The image above shows the east-west velocity resulting from one of Daniel Laycock’s model runs using WestGrid’s HPC systems. Red indicates an eastward flow and blue is a westward flow.

Most of Mathieu Dumberry’s research is focused on furthering our understanding of the Earth’s interior. When he’s not studying fluid motion of our planet’s core, however, his interests expand to another environment – one just as dynamic but much further away.

“The origin of Jupiter and Saturn banded flow structures, with a large prograde equatorial jet and smaller jets of alternating direction at higher latitudes, are one of the most spectacular displays of fluid mechanics. However, they have yet to be fully explained,” says Dumberry, an Assistant Professor at the University of Alberta.

This is where WestGrid comes in. One of Dumberry’s PhD students, Daniel Laycock, is using WestGrid and Compute Canada - Calucl Canada HPC systems to run numerical simulations of zonal wind generation on Jupiter and Saturn. His high resolution models are simulating convection for a much more aggressive parameter regime than possible with traditional three dimensional (3D) simulations. Preliminary results suggest that the quasi-geostrophic model Dumberry’s team is using can reproduce the banded zonal flows of Jupiter and Saturn at a fraction of the computational cost of a 3D simulation.

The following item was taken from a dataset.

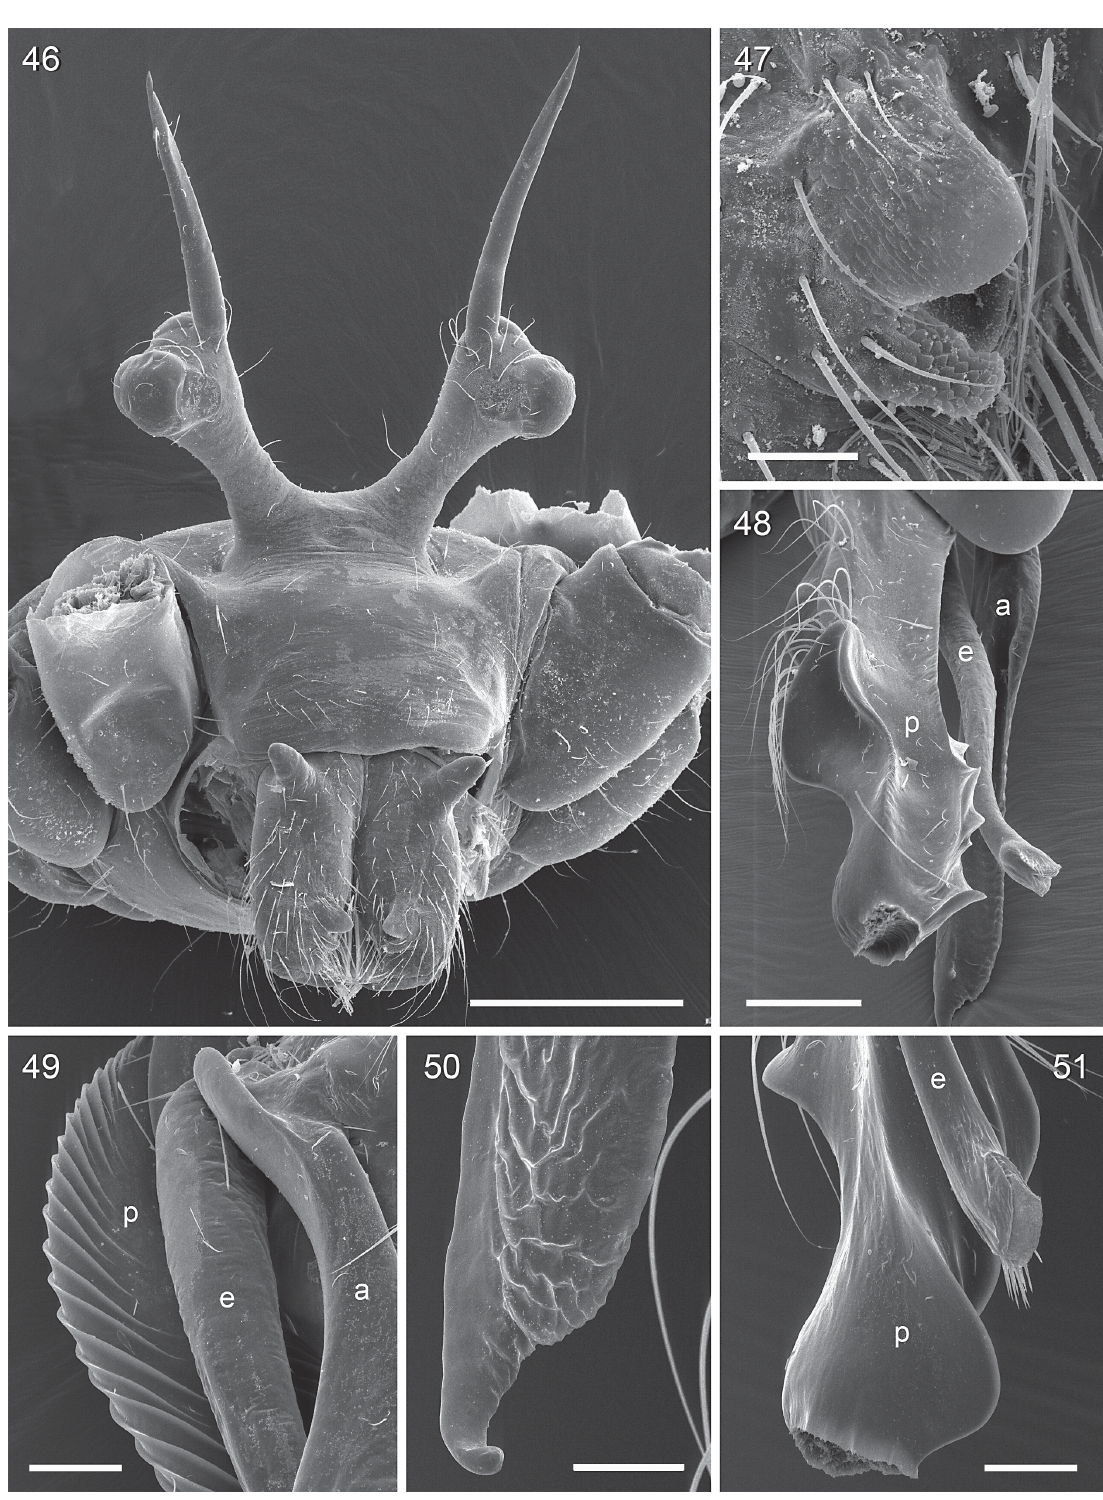
Figs 46–51. Panjange kapit Huber, sp. nov. (ZFMK Ar 14583). 46 . Male prosoma, frontal view. 47 . Right distal male cheliceral apophysis. 48 . Right procursus (and bulbal processes), dorsal view. 49 . Ridges on left procursus, prolateral view. 50 . Tip of left appendix, prolateral view. 51 . Tip of left procursus (and embolus), ventral view. Abbreviations: a = appendix; e = embolus; p = procursus. Scale lines: 30 µm (47); 60 µm (50); 100 µm (49, 51); 200 µm (48); 400 µm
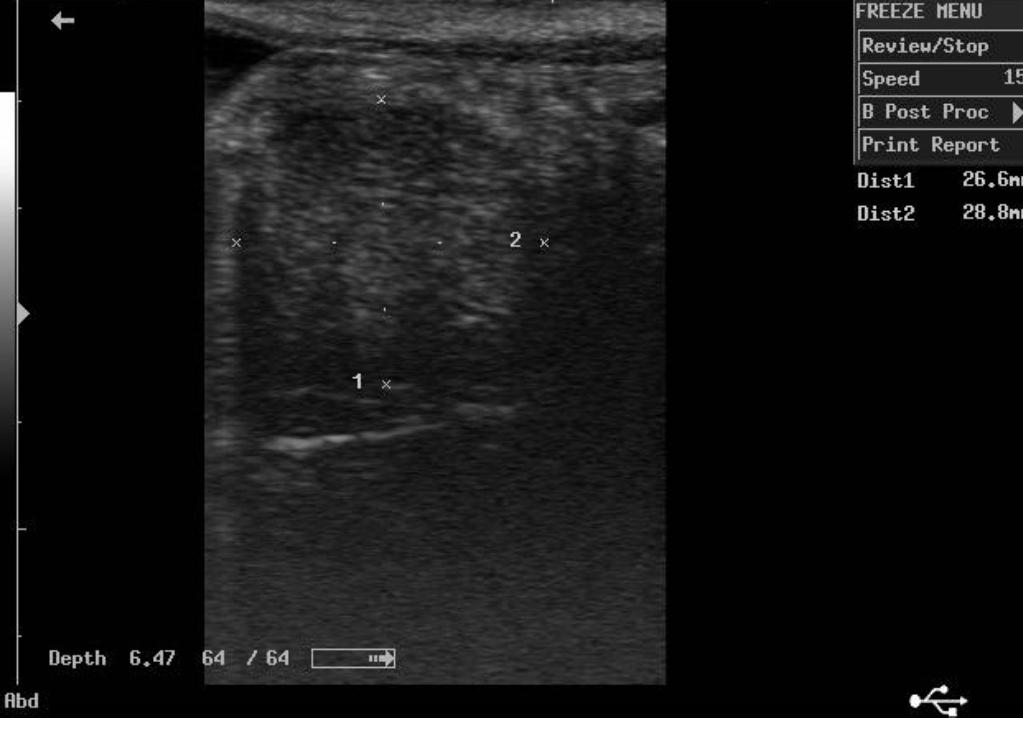
Figure 4. Ultrasound image of the middle tract of the non-post-pregnant uterine horn, at day 14 postpartum.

This will eventually allow for an investigation of regions of parameter space currently inaccessible to full 3D simulations.

"Access to WestGrid and Compute Canada - Calcul Canada computing resources is essential for this type of research because the intense computing power required for our numerical simulations is simply not possible on local cluster resources. Moreover, not having to maintain our own local cluster means that we do not have to deal with technical hardware issues, not to mention the savings in research costs. This allows us to spend more time on theoretical developments to further improve our model," says Dumberry.